How many lines of the data include the string "dengan"? State the number and nothing else.

Provided records below:

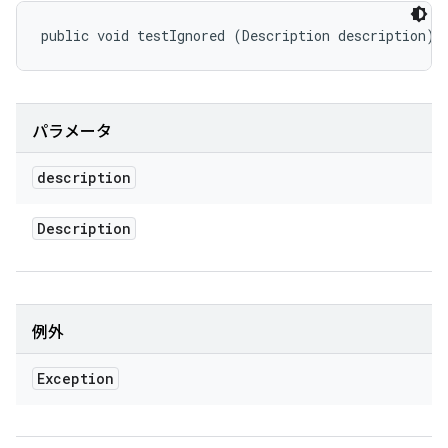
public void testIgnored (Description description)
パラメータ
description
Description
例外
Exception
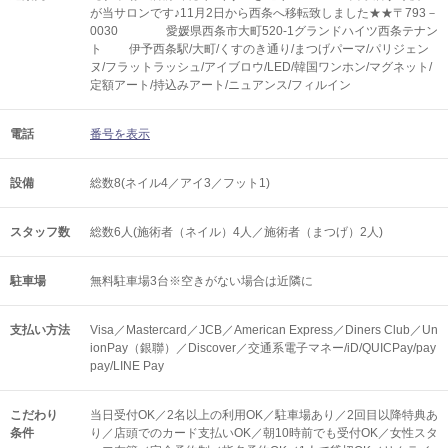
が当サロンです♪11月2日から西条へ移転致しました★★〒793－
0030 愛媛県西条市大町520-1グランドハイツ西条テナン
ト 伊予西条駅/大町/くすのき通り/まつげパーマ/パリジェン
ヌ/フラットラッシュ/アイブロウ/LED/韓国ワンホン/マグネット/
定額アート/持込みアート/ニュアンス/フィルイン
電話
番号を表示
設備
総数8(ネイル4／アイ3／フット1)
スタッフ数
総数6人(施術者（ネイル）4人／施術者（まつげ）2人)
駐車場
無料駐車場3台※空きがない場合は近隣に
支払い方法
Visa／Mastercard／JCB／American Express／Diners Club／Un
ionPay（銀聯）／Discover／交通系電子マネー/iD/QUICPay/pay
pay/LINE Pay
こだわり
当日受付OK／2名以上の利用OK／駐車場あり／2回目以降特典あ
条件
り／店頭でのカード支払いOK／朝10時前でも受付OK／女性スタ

End of Provided records.
Provided records below:

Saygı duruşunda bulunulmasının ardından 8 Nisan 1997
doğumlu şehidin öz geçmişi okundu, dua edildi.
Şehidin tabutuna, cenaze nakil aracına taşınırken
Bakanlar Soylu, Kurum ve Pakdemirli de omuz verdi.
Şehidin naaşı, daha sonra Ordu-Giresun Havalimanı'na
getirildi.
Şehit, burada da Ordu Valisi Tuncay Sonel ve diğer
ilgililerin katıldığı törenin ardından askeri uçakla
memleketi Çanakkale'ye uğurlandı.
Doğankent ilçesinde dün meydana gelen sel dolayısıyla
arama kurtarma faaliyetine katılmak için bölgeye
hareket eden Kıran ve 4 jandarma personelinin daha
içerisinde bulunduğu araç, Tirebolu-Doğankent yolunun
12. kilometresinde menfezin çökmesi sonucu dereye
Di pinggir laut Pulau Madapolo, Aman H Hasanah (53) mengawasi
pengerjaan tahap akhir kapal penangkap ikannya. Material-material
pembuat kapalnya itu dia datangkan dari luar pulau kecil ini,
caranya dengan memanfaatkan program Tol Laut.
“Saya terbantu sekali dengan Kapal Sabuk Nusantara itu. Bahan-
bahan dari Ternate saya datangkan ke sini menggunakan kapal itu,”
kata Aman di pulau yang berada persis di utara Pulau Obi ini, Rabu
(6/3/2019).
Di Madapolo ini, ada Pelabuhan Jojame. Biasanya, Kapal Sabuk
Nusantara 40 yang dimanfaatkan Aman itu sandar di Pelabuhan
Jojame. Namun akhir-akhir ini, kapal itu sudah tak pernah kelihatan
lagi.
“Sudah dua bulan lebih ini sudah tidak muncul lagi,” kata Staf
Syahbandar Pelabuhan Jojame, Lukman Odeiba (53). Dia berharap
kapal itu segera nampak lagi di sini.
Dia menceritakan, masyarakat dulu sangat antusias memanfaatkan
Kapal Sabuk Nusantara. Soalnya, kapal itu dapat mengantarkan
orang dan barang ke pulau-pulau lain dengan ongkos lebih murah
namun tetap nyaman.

End of Provided records.

Exercise solution:
3